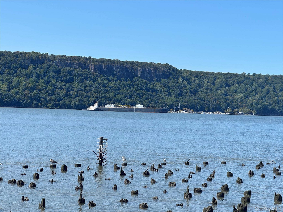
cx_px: 142
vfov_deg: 19.1
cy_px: 106
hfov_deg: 25.3
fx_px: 630
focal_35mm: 77
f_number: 2.8
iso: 32
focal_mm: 9
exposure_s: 1/708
======
▶ INSTRUCTIONS FOR THE TASK
Give the listing above again in its entirety, exactly as written and free of images.

▶ ANSWER TO THE EXERCISE
cx_px: 142
vfov_deg: 19.1
cy_px: 106
hfov_deg: 25.3
fx_px: 630
focal_35mm: 77
f_number: 2.8
iso: 32
focal_mm: 9
exposure_s: 1/708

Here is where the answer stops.